Reviewed by GREG KING
Director: Clint Eastwood
Stars: Leonardo Di Caprio, Armie Hammer, Judi Dench, Naomi Watts, Ken Howard, Jeffrey Donovan.
For nearly fifty years, J Edgar Hoover was the most powerful man in American law enforcement. Not only did he establish the FBI and its well respected forensics laboratories and impressive data bases, but he was also a power hungry, paranoid and ambitious man who gathered secret files on the sex lives of everyone prominent in public life. For Hoover, secrets and information represented power, and he used those files to blackmail those he saw as potential enemies or threats to his position. He was not above even blackmailing Attorney General Robert Kennedy to ensure his position. But he also had a darker secret private life that may have brought about his downfall if exposed, especially in an era when homosexual relationships were frowned upon and powerful men remained firmly in the closet.
Hollywood has yet to produce the definitive biopic on the legendary head of the FBI, and despite high hopes, Clint Eastwood’s fascinating but flawed J Edgar is not it. The prolific Eastwood is an interesting filmmaker who chooses vastly different material for his films, and while J Edgar is good it is not great.

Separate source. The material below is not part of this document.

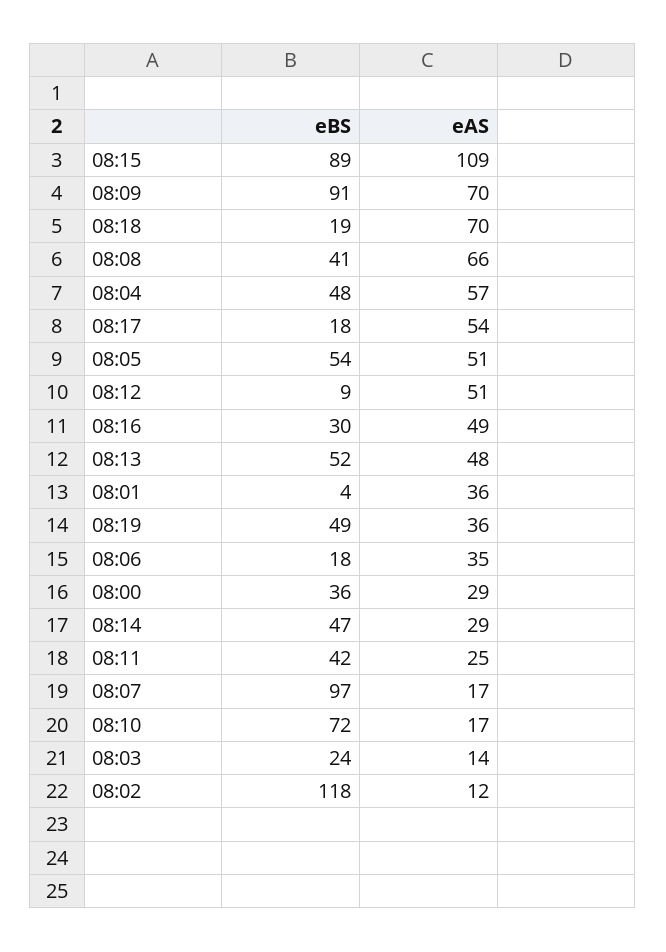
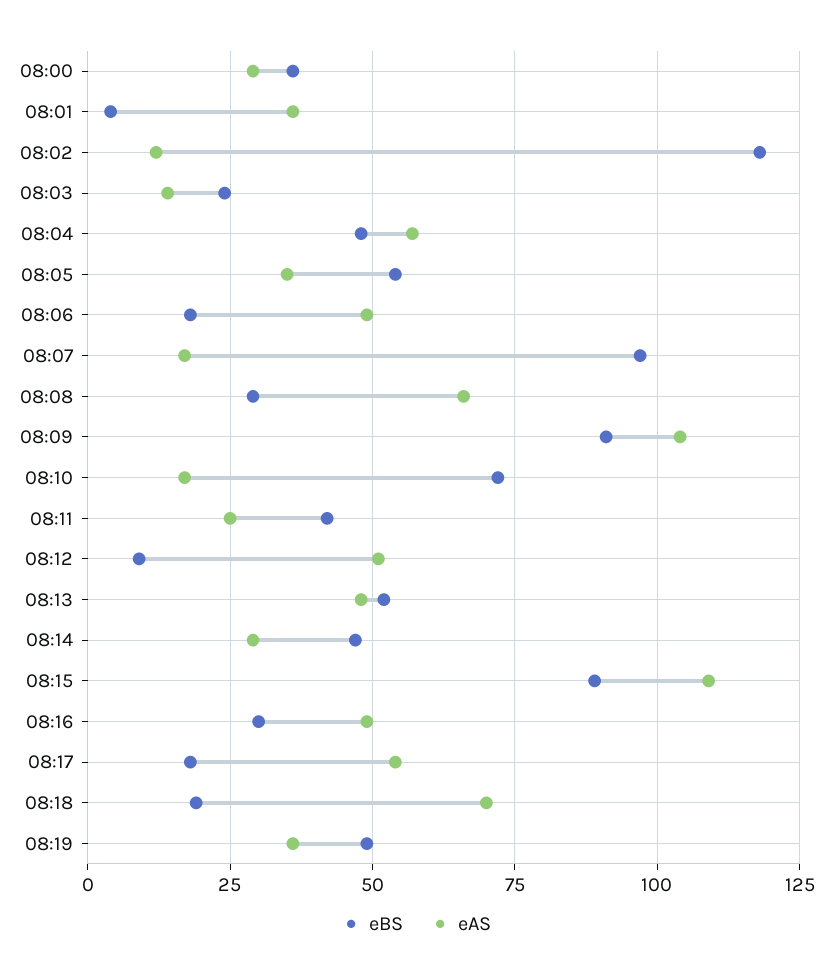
eAS, 08:09: 70 -> 105
eBS, 08:08: 41 -> 30
eAS, 08:05: 51 -> 35
eAS, 08:06: 35 -> 50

Written by Oscar winner Dustin Lance Black (Milk, etc), this is an impeccably researched and ambitious warts-and-all biopic about Hoover. Hoover was guarded about his private life, but Black is drawn to the more salacious rumours concerning his homosexuality. The film looks at his long and intimate friendship with his assistant Clyde Tolson (Armie Hammer, from The Social Network, etc), although Eastwood tends to shy away from overtly depicting his homosexuality. Black seems to suggest that Hoover was driven by his repressed homosexuality to protect America from enemies both within and abroad.
The film begins with an elderly Hoover dictating his memoirs, and we see events unfold through a lengthy series of flashbacks. This is a classic structure for a biopic, but it reinforces the belief that Hoover himself is an unreliable narrator, and it also gives the material something of a disjointed structure. The film spans some fifty years, covering the turbulent history of America in the twentieth century, from the famous gangsters of the 30s, the Lindbergh kidnapping, and through to the Kennedy assassination and the civil rights movement of the 60s. However, the tone of the film overall is a little ambiguous, and it is not clear whether Black and Eastwood set out to demonise Hoover or portray him as some sort of 20th century hero and extol his achievements.

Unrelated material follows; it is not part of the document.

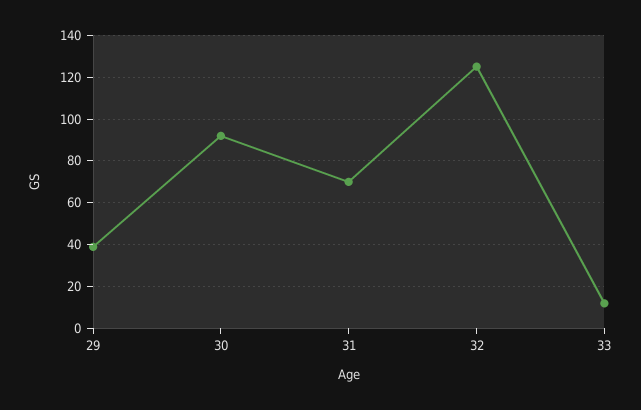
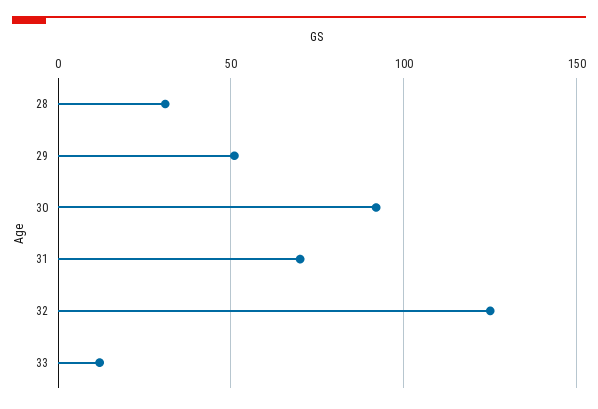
29: 40 -> 50
28: none -> 30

Hoover has been portrayed on screen before, most memorably by Broderick Crawford in Larry Cohen’s little seen muck raking The Private Files Of J Edgar Hoover, who brought a suitable bluster to the character and captured his darker side.
Leonardo Di Caprio would not have been many people’s obvious choice to portray the legendary J Edgar Hoover, but he does a good job getting a handle on this enigmatic, complex character. This is a rounded, subtle, and persuasive performance that captures his paranoia, his buttoned-down personality and his self-loathing. He is heavily made up with prosthetics to resemble the pudgy, aging lawman, but he also vaguely resembles Phillip Seymour Hoffman, who may have been a good choice for the role. Di Caprio has matured as an actor over the past decade, choosing solid and challenging roles and working with good directors who push him to deliver solid performances.

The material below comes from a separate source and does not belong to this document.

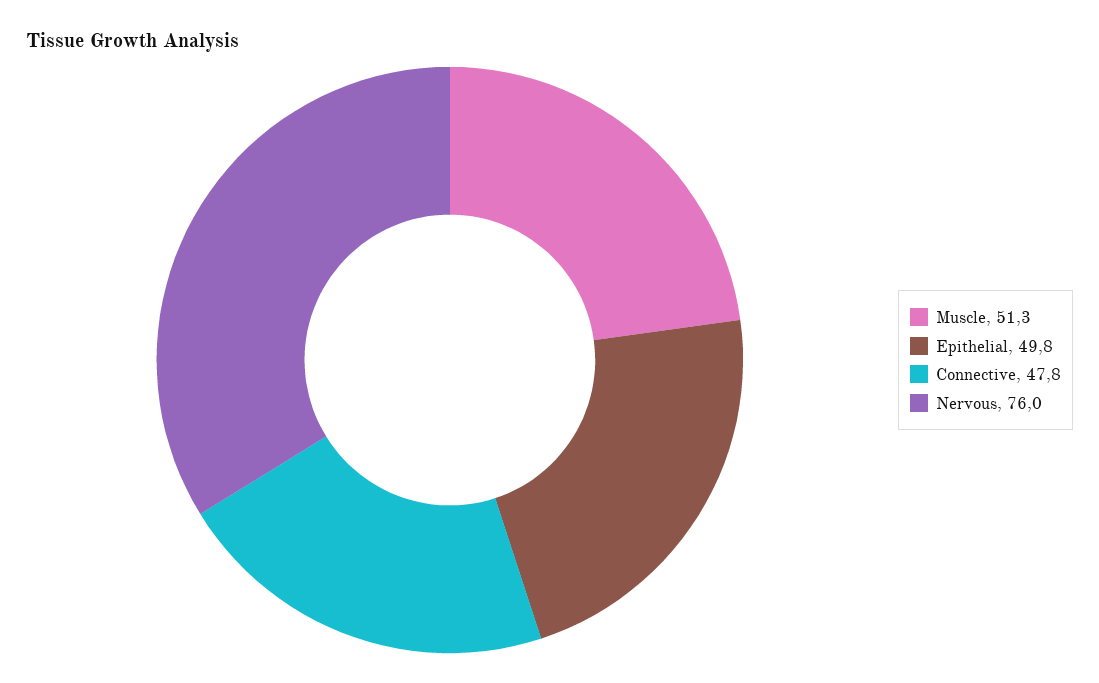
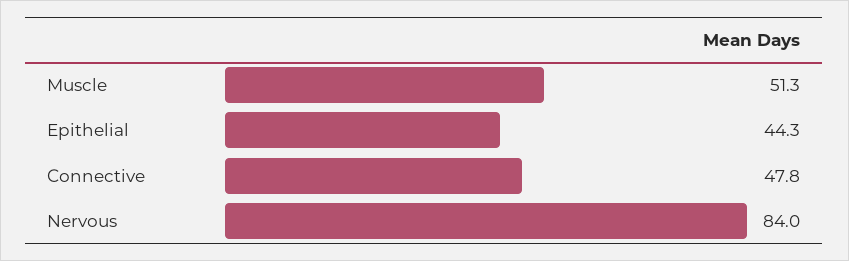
Epithelial: 49.8 -> 44.3
Nervous: 76 -> 84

Eastwood has assembled a solid supporting cast. Judi Dench is good as his formidable and somewhat domineering mother who wanted to raise a son rather than a daffodil (a somewhat polite term of the era to describe effeminate men.) “I would rather have a dead son than a daffodil,” she tells him bluntly. Although she suspected her son’s rather effeminate nature she helped him find a way to deal with his social awkwardness and avoid public scrutiny. Naomi Watts is solid as Helen Gandy, his loyal and trusted private secretary and guardian of his secrets. Hammer is strong as Tolson, but unfortunately, his make-up as the older Tolson is somewhat offputting and too heavy. He comes across as something of a caricatured figure from a horror movie.
As usual Eastwood has drawn upon his regular team of collaborators to recreate 1930’s Washington. James J Murakami’s production design is excellent and reeks of authenticity, while Deborah Hopper’s costumes also reflect the era. Regular cinematographer Tom Stern has shot the film primarily in desaturated colours, which further adds to the authenticity. Eastwood has also incorporated some archival footage to add further authenticity to the material.